Table 1. Prediction error of GLM (glm.*) and GAM (gam.*) models on training and test data sets.
Model | MSE (Train) | MRD (Train) | MSE (Test) | MRD (Test) |
glm.full | 0.032 | 0.277 | 0.082 | 0.511 |
glm.step | 0.030 | 0.278 | 0.081 | 0.499 |
glm.bits | 0.032 | 0.283 | 0.082 | 0.497 |
gam.full | 0.030 | 0.264 | 0.085 | 0.534 |
gam.step | 0.030 | 0.274 | 0.081 | 0.498 |
gam.bits | 0.032 | 0.281 | 0.082 | 0.497 |
Results are shown for models with three sets of predictor variables: 1) full models which contain all BLAST statistics (full), 2) stepwise models which contain BLAST statistics selected during using a stepwise AIC variable selection process (step), and 3) bits models only utilize the BLAST bit score (log) as a predictor variable (bits).
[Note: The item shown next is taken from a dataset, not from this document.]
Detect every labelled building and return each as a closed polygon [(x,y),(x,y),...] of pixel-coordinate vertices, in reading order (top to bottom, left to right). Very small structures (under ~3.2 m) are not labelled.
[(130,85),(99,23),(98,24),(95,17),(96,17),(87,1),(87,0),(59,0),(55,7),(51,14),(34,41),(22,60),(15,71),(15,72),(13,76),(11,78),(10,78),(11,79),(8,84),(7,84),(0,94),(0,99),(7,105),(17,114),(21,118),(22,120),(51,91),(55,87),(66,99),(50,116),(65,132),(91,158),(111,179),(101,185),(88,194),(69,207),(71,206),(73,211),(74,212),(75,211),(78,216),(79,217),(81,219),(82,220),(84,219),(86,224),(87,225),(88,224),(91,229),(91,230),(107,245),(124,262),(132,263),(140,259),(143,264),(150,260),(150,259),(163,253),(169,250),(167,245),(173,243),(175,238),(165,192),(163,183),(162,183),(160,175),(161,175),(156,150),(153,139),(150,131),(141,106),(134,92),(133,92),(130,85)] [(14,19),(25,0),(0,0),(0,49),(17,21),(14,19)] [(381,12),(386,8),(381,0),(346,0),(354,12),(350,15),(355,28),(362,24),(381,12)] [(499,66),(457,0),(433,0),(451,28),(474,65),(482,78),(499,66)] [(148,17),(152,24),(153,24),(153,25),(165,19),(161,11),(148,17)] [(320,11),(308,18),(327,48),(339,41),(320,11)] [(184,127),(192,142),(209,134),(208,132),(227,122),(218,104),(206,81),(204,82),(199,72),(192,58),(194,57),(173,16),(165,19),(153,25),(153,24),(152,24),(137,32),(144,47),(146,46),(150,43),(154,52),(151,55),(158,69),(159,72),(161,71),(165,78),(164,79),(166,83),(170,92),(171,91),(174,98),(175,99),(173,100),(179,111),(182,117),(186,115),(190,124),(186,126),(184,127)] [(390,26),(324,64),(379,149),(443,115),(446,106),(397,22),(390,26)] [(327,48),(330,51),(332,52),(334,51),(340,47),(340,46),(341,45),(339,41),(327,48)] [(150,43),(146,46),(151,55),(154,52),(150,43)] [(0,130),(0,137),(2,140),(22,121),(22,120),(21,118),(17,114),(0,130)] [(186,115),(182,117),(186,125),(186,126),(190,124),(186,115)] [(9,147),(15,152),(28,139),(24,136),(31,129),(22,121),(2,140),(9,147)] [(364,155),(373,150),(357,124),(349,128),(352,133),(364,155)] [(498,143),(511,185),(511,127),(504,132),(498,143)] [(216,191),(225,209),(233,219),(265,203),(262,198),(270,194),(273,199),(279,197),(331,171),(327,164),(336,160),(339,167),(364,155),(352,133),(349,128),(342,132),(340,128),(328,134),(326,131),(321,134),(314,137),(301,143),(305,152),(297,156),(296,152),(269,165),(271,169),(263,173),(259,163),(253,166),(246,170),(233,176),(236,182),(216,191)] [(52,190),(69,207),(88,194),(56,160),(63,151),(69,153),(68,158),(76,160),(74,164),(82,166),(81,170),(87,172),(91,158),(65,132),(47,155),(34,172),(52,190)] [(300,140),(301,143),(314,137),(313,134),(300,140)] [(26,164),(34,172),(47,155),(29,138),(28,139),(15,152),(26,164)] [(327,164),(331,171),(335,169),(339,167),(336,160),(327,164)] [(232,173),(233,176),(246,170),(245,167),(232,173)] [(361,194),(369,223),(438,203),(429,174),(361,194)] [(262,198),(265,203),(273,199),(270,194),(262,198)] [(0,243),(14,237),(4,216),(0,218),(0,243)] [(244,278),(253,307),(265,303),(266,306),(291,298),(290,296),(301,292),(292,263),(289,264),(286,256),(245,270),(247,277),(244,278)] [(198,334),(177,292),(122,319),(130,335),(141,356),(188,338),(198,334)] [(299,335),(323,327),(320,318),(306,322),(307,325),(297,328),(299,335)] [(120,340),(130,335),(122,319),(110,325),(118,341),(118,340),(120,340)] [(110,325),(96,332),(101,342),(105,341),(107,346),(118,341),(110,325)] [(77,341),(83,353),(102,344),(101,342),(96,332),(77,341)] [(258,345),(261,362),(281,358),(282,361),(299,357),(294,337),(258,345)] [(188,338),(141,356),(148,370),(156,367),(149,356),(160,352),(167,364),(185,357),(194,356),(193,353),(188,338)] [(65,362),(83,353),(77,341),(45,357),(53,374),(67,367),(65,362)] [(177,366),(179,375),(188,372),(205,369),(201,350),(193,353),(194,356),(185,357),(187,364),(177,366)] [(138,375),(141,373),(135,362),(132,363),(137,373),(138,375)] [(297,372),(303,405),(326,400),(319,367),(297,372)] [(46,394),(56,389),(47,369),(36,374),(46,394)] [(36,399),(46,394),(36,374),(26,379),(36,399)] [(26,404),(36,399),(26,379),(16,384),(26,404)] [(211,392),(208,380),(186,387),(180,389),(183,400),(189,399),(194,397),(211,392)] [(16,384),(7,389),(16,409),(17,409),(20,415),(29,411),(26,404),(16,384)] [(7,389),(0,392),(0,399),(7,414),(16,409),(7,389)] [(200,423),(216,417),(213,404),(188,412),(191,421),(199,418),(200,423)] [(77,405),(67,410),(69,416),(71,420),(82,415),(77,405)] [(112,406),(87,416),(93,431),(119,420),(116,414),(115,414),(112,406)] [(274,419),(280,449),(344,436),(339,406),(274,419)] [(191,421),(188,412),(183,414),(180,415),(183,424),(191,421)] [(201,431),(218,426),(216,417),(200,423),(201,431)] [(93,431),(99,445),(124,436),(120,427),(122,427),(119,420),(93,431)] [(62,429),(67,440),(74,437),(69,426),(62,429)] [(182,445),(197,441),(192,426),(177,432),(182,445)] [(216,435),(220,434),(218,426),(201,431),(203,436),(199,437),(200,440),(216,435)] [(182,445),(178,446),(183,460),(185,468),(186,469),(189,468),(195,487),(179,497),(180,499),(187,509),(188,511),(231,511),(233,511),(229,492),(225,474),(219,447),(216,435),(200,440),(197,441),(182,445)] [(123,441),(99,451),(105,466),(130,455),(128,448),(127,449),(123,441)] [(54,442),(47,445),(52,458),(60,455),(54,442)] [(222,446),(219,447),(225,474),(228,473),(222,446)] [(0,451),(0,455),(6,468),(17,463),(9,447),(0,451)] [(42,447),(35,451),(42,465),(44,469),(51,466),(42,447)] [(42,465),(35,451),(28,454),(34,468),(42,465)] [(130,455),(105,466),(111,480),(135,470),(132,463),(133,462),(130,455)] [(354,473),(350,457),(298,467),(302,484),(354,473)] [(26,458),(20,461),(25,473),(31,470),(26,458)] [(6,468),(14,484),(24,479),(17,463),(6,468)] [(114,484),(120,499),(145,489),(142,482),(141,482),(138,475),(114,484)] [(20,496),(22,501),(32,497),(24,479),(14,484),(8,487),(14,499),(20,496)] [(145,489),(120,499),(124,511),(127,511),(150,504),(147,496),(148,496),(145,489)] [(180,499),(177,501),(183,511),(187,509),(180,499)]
Models were assessed using both MSE and MRD (lower values are better). On the training set, models with all predictor variables (glm.full, and gam.full) fit the data best (MSE = 0.032 and 0.030 and MRD = 0.277 and 0.264 respectively). However, models with more predictor variables do not perform significantly better on the test data versus models which have bit score as a single predictor.